Revenons à Babeuf. François-Noël, son prénom de baptême, paraissait à ses yeux, symbole de soumission à la longue histoire de l’ « Ancien Régime » cléricalo-monarchique. Comme d’autres révolutionnaires de son temps, il décida donc de s’ « impatroniser » (sic) autrement. Le 5 octobre 1794, donnant le titre de Tribun du peuple au journal qu’il venait de fonder, comme étant, selon lui, la « dénomination la plus équivalente à celle d’ami ou de défenseur du peuple », Babeuf choisit simultanément de se prénommer « Gracchus ». Il justifia son choix par l’hommage qu’il voulait rendre aux Gracques, les fameux tribuns du peuple qui avaient voulu, de 133 à 121 avant Jésus-Christ, distribuer les terres du « domaine public » aux citoyens pauvres et accorder à tous les Latins la citoyenneté romaine. Babeuf s’en explique devant les lecteurs de son journal : « Je justifierai aussi mon prénom. J’ai eu pour but moral, en prenant pour patrons les plus honnêtes gens à mon avis de la République romaine, puisque c’est eux qui voulurent le plus fortement le bonheur commun ; j’ai eu pour but, dis-je, de faire pressentir que je voudrais aussi fortement qu’eux ce bonheur, quoiqu’avec des moyens différents. »
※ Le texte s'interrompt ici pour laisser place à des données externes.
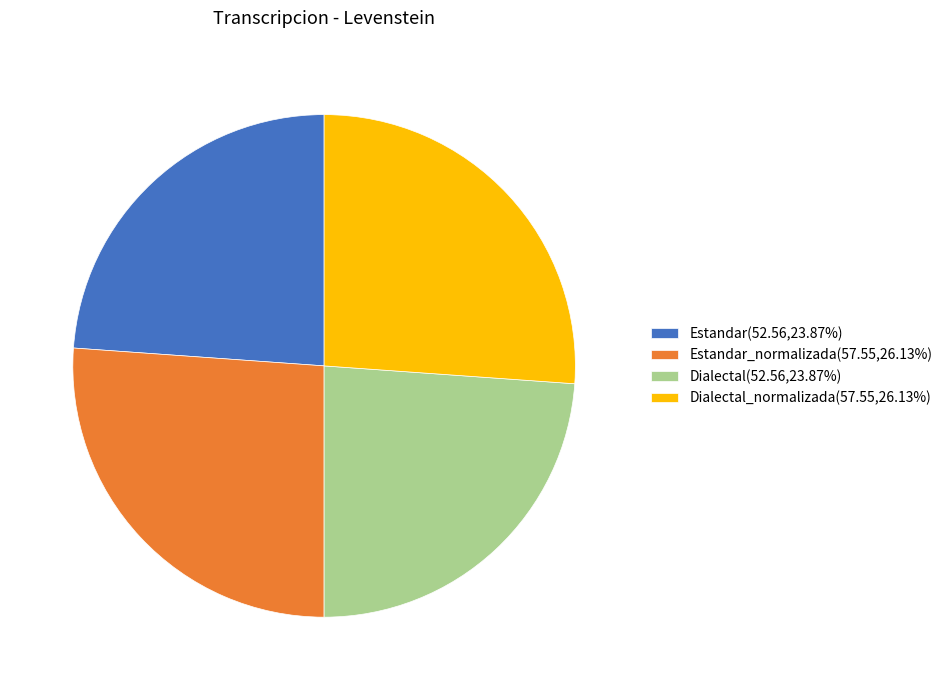

Approximately how many times larger is the value at Dialectal_normalizada(57.55,26.13%) compared to Dialectal(52.56,23.87%)?

1.1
Entendons le sens des mots de Babeuf. Un « but moral » : que serait en effet la politique sans la morale ? Posture, cynisme, hypocrisie… « Les plus honnêtes gens de la République romaine » : s’inscrire dans la continuité du combat historique, même soldé d’un échec retentissant en son temps, pour l’émancipation humaine… Mais avec « des moyens différents » : contemporain du siècle des Lumières, Babeuf met la question de la révolution sociale à l’ordre du jour de son temps, lequel se situe à l’orée du nôtre.
Oui, convoquons notre Babeuf d’hier, pour le présent et pour l’avenir… Ce qui veut dire l’éternité !
PS: Une nouvelle édition des écrits de Babeuf par Claude Mazauric, édition augmentée, réécrite, revue et mise à jour, paraîtra aux éditions le Temps des cerises pour la Fête de L’Humanité 2009.